Tuesday, August 7, 2012

LiPS Program

As I write this, I am in San Luis Obispo attending a three-day training on the Lindamood Phoneme Sequencing® (LiPS®) Program.  The LiPS program is recommended by Susan Barton as an intervention for children who are not able to pass the Barton Screening and are, therefore, not yet ready for the Barton Program.  LiPS can help fill in the necessary gaps for a child to be successful in the Barton Program.

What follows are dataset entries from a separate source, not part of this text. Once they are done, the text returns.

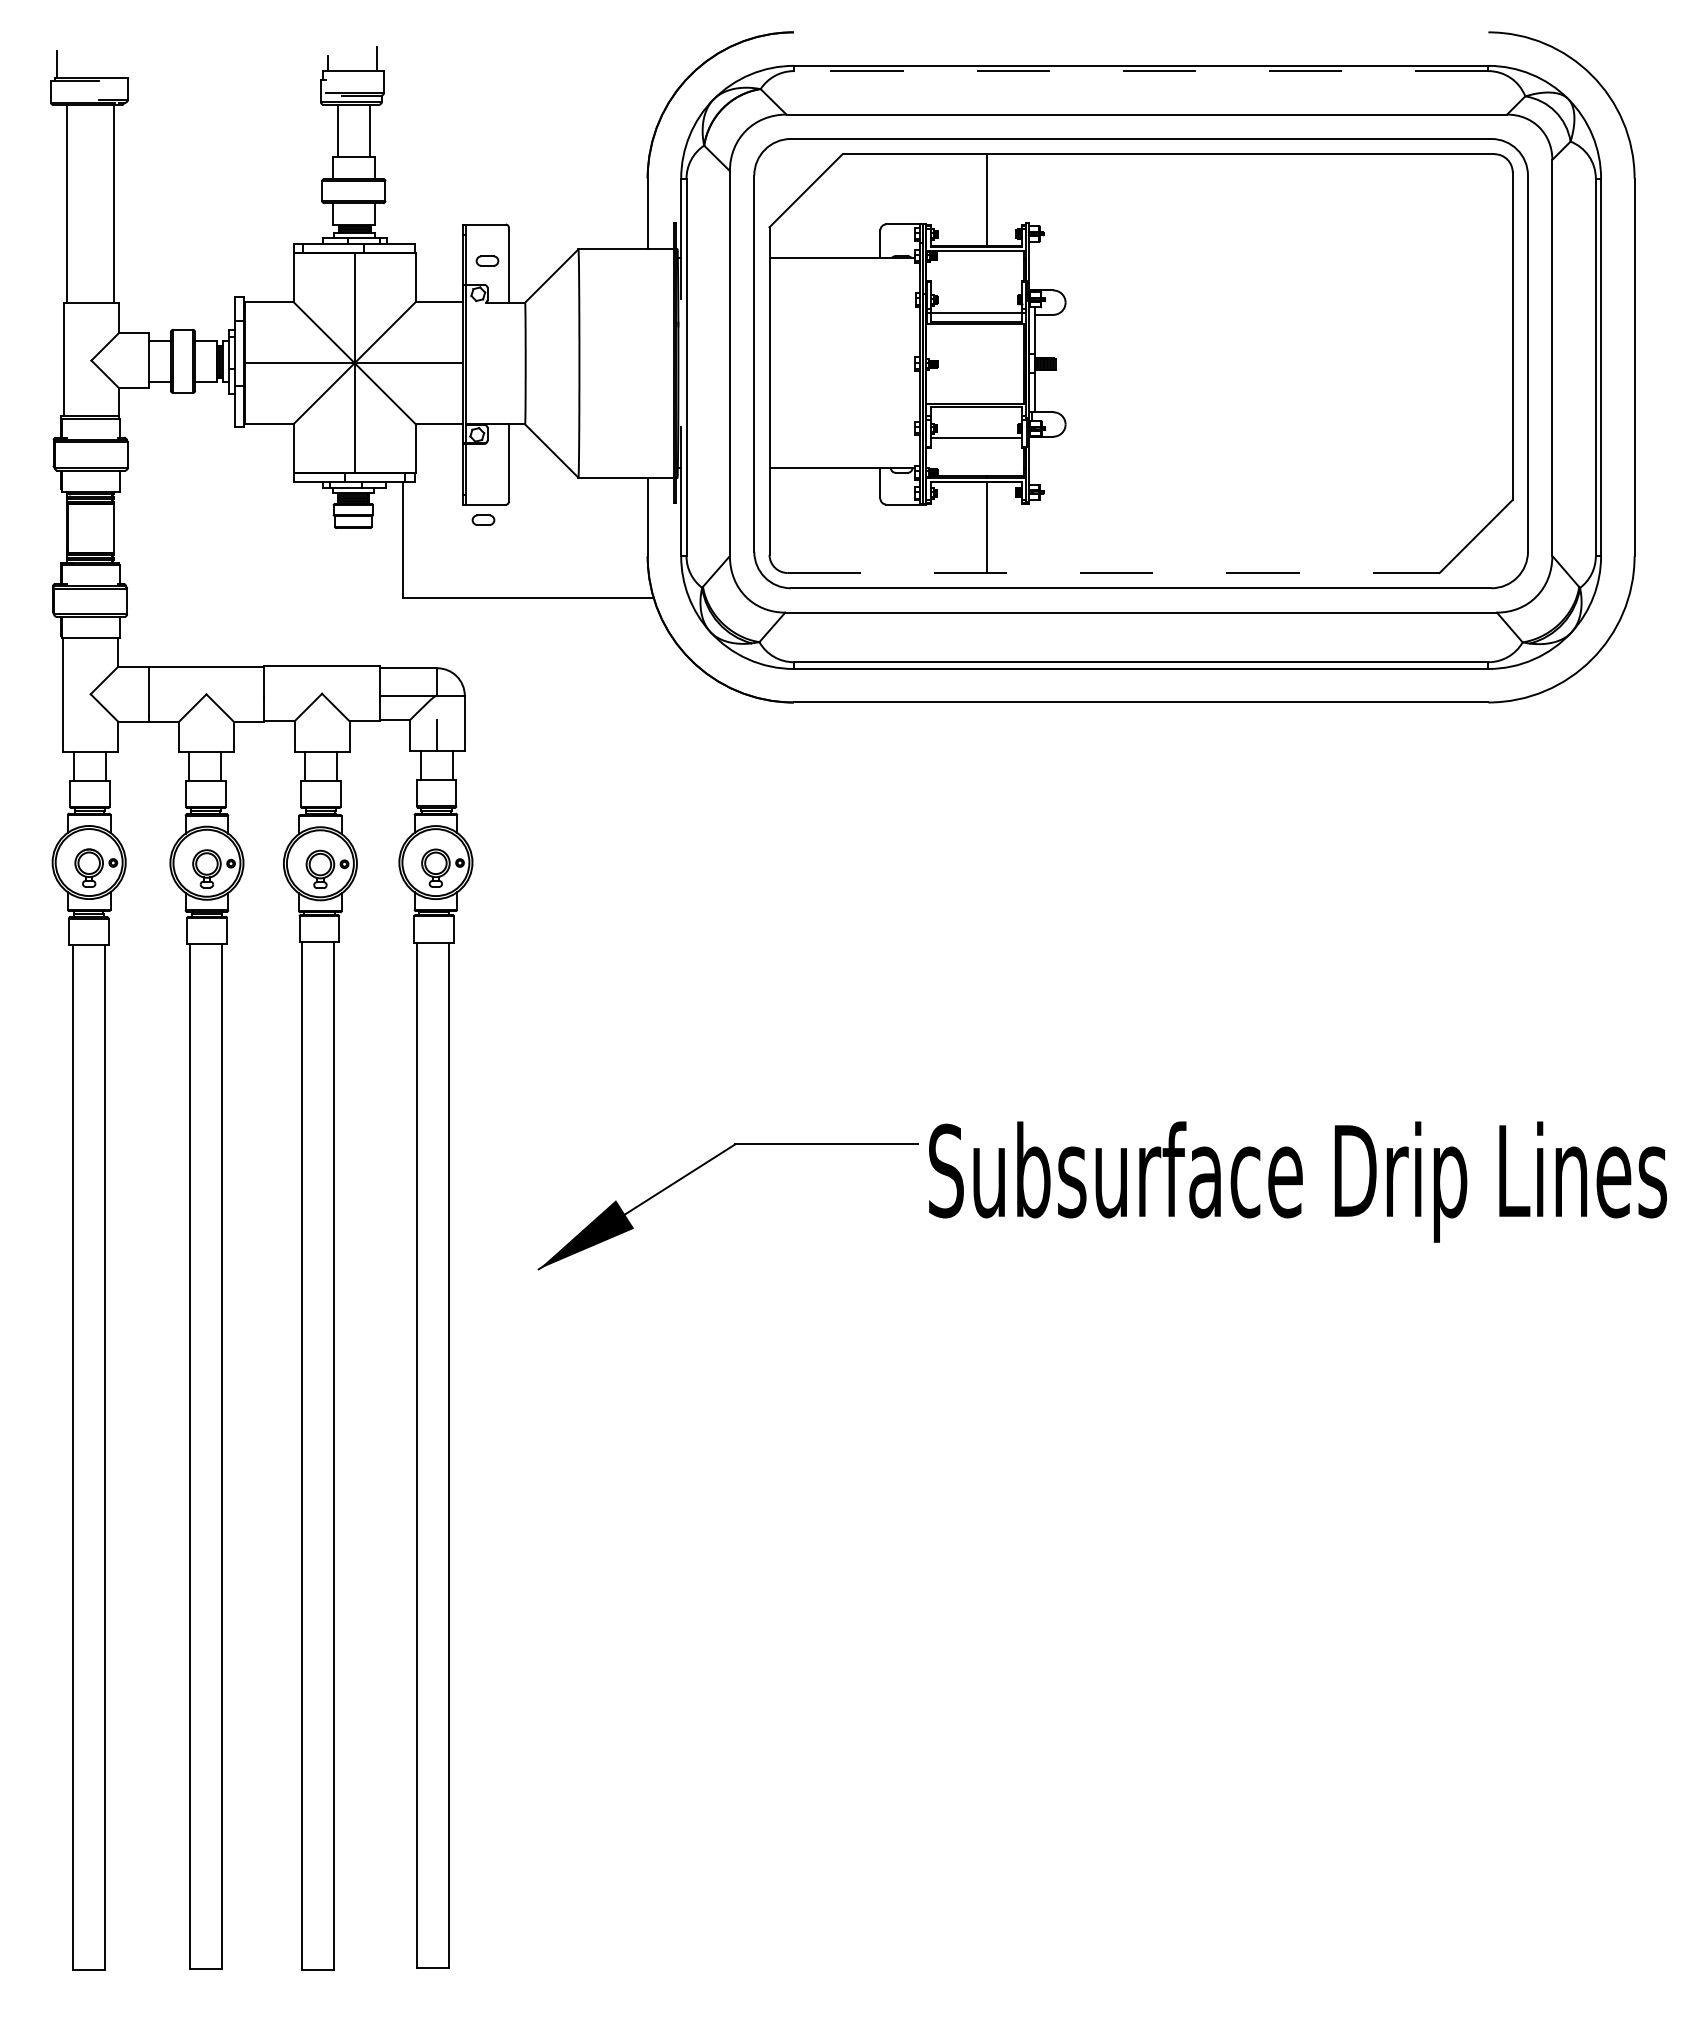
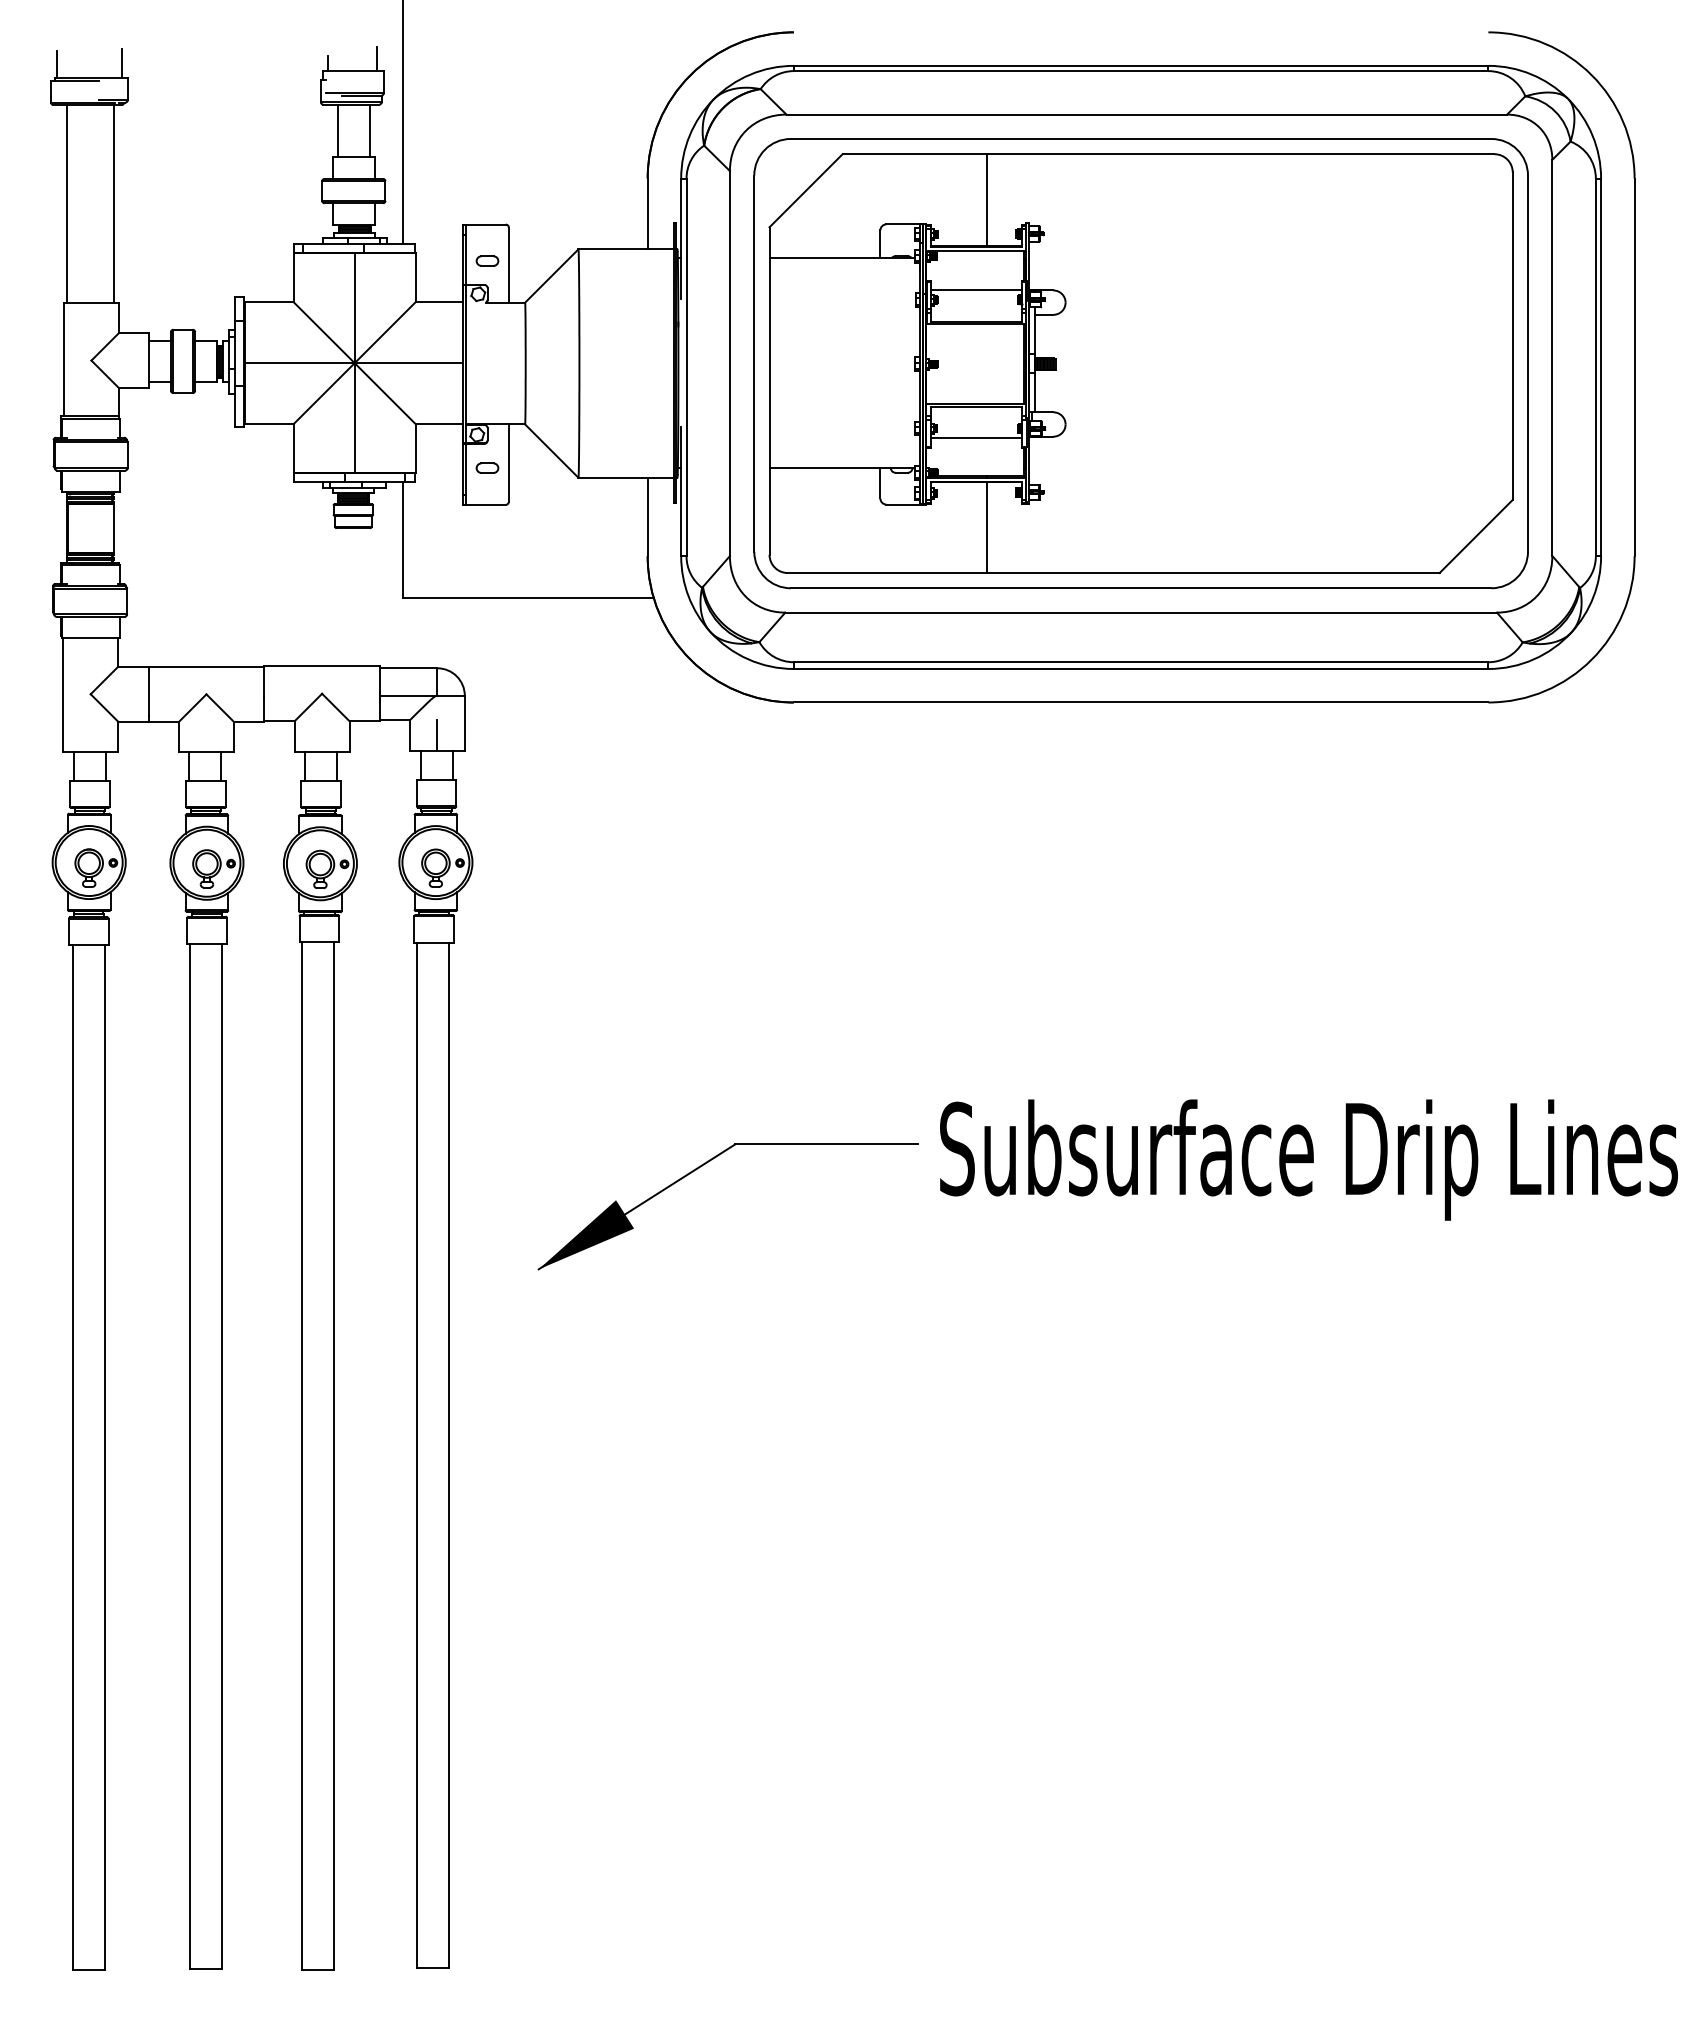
line at (121, 63): none -> present
line at (1140, 71): dashed -> solid
line at (402, 122): none -> present
line at (976, 312) position: (976, 312) -> (976, 289)
part at (483, 519) position: (483, 519) -> (487, 467)
line at (1113, 573): dashed -> solid
text at (1297, 1181) position: (1297, 1181) -> (1308, 1159)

The Lindamood-Bell website offers the following description of the LiPS Program:

Problem
John is unable to read and spell words to his potential.  He has been labeled "dyslexic" or "learning disabled."  Despite numerous attempts to teach him, John cannot decode written words and has to guess from memory or context cues.
 
Cause
A primary cause of decoding and spelling problems is difficulty in judging sounds within words. This is called weak phonemic awareness.  This weakness in phonological processing causes individuals to omit, substitute, and reverse sounds and letters within words. This is also a cause of difficulty in learning a second language. Individuals with weak phonological processing cannot get the words off the page: they cannot judge whether what they say matches what they see. 

Symptoms
Many children and adults have difficulty judging sounds within words.  Although they see letters correctly, they cannot detect and correct their errors in reading and spelling.  This causes:
  • Weak Decoding--Errors such as "steam" for stream, "imagination" for immigration, "claps" for clasps, etc.
  • Weak Spelling--Errors such as "gril" for girl, "cret" for correct, "equetment" for equipment, etc.
  • Pronunciation Errors--Errors such as "death" for deaf, "flusterated" for frustrated, etc.
Solution
The Lindamood Phoneme Sequencing® (LiPS®) Program successfully stimulates phonemic awareness.  Individuals become aware of the mouth actions which produce speech sounds. This awareness becomes the means of verifying sounds within words and enables individuals to become self-correcting in reading and spelling, and speech.